夕暮れ時──空はいつの間にか橙と紫のコントラストに彩られていて。カラスの親子が呑気に鳴いて山へ帰るのを遠く眺めながら。まるであの熱い戦いなど無かったかのように巡る世界に。
取るに足らない小さな出来事だと。
思い知らされながら。
「また来るんでしょうか」
トレーナーがぽつりと不安を呟いた。
「追い返せばいいだろ」
「強気ですね。一分も持たなかったのに」
にこやかな笑みを浮かべたパルテナに毒突かれたブラピは分かりやすく舌を打つ。
「お前もよく勝てたよな」
「ああ。
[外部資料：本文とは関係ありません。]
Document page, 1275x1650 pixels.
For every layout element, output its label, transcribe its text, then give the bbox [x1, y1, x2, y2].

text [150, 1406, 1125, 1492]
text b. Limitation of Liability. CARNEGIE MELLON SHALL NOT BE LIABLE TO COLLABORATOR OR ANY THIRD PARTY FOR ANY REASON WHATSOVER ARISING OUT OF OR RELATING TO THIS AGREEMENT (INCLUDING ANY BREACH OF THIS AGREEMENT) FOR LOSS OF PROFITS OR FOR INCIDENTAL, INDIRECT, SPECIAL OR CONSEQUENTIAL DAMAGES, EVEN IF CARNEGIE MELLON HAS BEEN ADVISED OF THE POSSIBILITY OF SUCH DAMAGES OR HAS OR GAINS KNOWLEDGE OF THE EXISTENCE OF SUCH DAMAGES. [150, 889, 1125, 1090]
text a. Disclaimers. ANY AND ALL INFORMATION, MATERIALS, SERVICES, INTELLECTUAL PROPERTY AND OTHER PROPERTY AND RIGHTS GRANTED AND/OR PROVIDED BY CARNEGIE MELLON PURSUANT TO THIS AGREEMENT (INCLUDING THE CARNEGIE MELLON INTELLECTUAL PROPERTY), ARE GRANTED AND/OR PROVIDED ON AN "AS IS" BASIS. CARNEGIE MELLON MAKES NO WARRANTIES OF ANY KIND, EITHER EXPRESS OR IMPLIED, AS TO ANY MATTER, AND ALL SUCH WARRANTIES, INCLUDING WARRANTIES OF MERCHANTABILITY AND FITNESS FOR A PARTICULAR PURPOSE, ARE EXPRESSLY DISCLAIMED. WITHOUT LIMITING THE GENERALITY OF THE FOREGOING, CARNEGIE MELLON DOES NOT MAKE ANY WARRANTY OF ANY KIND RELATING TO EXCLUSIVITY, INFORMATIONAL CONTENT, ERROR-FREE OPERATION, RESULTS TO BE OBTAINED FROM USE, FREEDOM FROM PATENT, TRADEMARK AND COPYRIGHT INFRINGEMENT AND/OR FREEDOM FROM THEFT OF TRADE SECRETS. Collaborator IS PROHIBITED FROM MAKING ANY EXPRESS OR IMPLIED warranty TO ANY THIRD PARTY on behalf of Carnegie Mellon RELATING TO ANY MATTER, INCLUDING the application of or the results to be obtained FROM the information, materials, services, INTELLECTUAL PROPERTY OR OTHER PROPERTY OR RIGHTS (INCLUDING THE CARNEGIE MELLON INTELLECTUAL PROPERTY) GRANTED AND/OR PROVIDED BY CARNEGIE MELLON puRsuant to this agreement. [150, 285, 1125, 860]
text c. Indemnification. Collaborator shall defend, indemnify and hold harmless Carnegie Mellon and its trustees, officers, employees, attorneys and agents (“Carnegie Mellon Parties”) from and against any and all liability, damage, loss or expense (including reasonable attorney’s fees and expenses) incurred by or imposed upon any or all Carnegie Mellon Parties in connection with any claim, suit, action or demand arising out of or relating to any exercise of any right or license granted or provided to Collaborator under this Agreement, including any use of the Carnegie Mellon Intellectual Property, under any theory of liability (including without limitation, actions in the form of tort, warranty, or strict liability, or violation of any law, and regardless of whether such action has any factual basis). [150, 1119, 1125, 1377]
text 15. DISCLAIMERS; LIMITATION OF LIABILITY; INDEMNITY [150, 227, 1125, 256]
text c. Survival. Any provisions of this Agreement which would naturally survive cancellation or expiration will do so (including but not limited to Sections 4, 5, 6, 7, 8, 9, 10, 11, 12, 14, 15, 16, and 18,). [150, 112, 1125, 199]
あれ?」
ケンに言われてパックマンは答える。
「どんなプロだってそういうものなんだよ」
「? どういうことだ?」
「初見殺しというやつで御座るな」
ミカゲが頷く。
「そっ」
……結局のところ。
自分が隊長に勝てたのは運が良かっただけ。オンライン対戦の時と同じで情報も対策法も知らない連中が相手だったから技を入れやすく展開をモノにしやすかった。だからきっと同じ事があるなら次はこう上手くはいかない。……
「……あのさ。隊長」
集団から少し外れて先頭に立ち、次第に小さくなっていく三人の影を終始無言で眺めていたロックマンにパックマンは呼び掛ける。
「わざとだろ」
ロックマンはゆっくりと振り返った。